ROANOKE TIMES

                         Roanoke Times
                 Copyright (c) 1995, Landmark Communications, Inc.

DATE: FRIDAY, April 13, 1990                   TAG: 9004130356
SECTION: VIRGINIA                    PAGE: B1   EDITION: BEDFORD/FRANKLIN 
SOURCE: MONICA DAVEY STAFF WRITER
DATELINE: BEDFORD                                LENGTH: Medium


SOERING RULING DUE APRIL 27

Circuit Judge William Sweeney said Thursday that he will decide by April 27 where Jens Soering will be tried and, a week after that, whether Soering's incriminating statements will be allowed as evidence in his murder trial.

Sweeney earlier had ruled that he would take the West German national's murder trial to another locality or bring a jury from somewhere else into Bedford. The trial of Soering, a former University of Virginia honors student accused of killing his girlfriend's parents in 1985, is scheduled to begin June 1.

"I have not made a decision as yet," Sweeney said in a motions hearing Thursday morning. "I think there are certain good reasons for not making that decision too early."

Sweeney did not elaborate on what those reasons were. Sweeney said a "rash of publicity" in the Bedford area over the slashing deaths of Nancy and Derek Haysom had prompted him in February to accept a defense motion not to let a Bedford jury hear the case.

By May 4, Sweeney said he will rule on another key issue: whether to allow Soering's 1986 statements to police to be entered as evidence.

That question, related to a series of interviews Soering had in a London police station, was the center of a four-day hearing in March. Prosecutor James Updike claimed Soering said what he did of his own free will, while the defense attorneys alleged that Soering was coerced.

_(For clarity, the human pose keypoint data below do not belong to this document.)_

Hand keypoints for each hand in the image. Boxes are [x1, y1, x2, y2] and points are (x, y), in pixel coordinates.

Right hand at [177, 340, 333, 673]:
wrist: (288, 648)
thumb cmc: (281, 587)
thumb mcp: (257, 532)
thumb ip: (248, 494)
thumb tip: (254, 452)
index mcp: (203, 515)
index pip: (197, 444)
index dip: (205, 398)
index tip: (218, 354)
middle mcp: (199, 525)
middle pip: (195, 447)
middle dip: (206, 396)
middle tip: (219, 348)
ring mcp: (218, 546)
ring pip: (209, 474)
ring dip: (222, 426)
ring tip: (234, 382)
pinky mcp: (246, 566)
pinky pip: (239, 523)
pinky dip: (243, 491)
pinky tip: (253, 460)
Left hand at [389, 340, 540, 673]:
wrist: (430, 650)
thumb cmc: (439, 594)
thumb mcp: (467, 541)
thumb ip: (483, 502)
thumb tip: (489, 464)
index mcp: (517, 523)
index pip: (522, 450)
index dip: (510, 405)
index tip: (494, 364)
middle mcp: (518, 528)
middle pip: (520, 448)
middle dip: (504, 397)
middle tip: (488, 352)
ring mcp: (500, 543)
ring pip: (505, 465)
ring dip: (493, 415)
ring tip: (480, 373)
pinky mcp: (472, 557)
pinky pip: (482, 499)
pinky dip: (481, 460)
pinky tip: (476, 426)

Also on Thursday, Sweeney gave Updike and one of Soering's attorneys, William Cleaveland, three days to give him briefs on a tangled legal issue: whether a requirement that the defense supply to the prosecution any alibi Soering plans to present at the trial is dependent on the admissibility of Soering's 1986 statements to police.

Updike, who already has showed the defense evidence he plans to use, asked the judge to order the defense to do the same under a reciprocal discovery requirement. Among other things, the defense attorneys would be required to state any alibi they intend to present for Soering the weekend of March 30, 1985.

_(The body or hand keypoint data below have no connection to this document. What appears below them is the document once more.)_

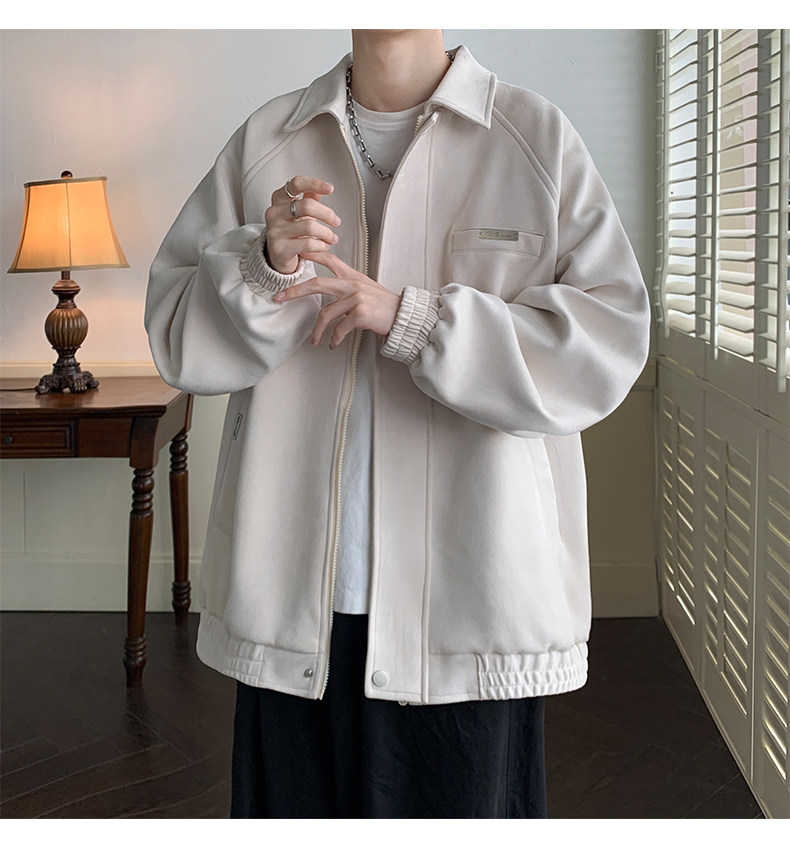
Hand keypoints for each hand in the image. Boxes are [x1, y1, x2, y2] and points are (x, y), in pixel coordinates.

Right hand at [264, 175, 341, 274]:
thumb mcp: (298, 212)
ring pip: (310, 226)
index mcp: (279, 199)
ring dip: (327, 233)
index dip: (314, 184)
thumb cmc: (290, 231)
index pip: (296, 184)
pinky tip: (324, 246)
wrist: (278, 256)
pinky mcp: (280, 249)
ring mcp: (275, 231)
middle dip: (327, 214)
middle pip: (307, 206)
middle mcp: (274, 213)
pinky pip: (308, 244)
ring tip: (332, 238)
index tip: (330, 189)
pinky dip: (321, 245)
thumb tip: (322, 188)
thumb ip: (309, 199)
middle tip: (336, 222)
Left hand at [273, 250, 400, 349]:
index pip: (329, 259)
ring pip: (326, 314)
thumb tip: (331, 293)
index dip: (311, 253)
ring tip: (314, 340)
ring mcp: (356, 298)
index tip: (296, 253)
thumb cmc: (385, 306)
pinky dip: (334, 339)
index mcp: (353, 276)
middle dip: (295, 291)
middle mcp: (353, 284)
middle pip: (317, 284)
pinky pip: (339, 328)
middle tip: (280, 297)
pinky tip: (333, 345)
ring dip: (317, 331)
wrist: (404, 315)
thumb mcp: (367, 289)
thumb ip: (349, 287)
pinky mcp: (360, 313)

Updike said the defense already had been given time well beyond the original deadline for providing the information. "Out of a sense of fundamental fairness," they should provide it now, especially since he turned over his evidence 11 weeks ago, Updike pointed out.

But Cleaveland told the judge that the defense had no physical evidence or documents to turn over. And as far as an alibi, he said the defense had not determined what, if any, alibi would be used because it did not know what evidence it would be up against. The judge's future decision on admissibility of Soering's statements could affect that decision, Cleaveland suggested.

Demanding an alibi without knowing what the prosecution's total case would be was equivalent to asking "Mr. Soering to put his feet into concrete and stay there," Cleaveland said.

Sweeney had a problem with that logic, but agreed to hear case law from the attorneys before ruling on the matter.

"I'm having some difficulty understanding why the content of an alibi should depend on the admissibility of the evidence," the judge said. "It would seem to me that an alibi is an alibi . . . and not affected by the way a judge rules on the evidence."

During the hearing, Cleaveland indicated that Soering's parents intend to attend their son's June trial. At one point, Cleaveland asked the judge to make the decision on where the trial will be a few days earlier than originally planned so that Soering's parents could make plane reservations early enough to get a good rate.

Klaus Soering, who was vice consul at the West German Consulate in Detroit when his son was arrested, is now stationed in Mauritania. Up to now, no one in Jens Soering's family has attended pretrial hearings in Bedford.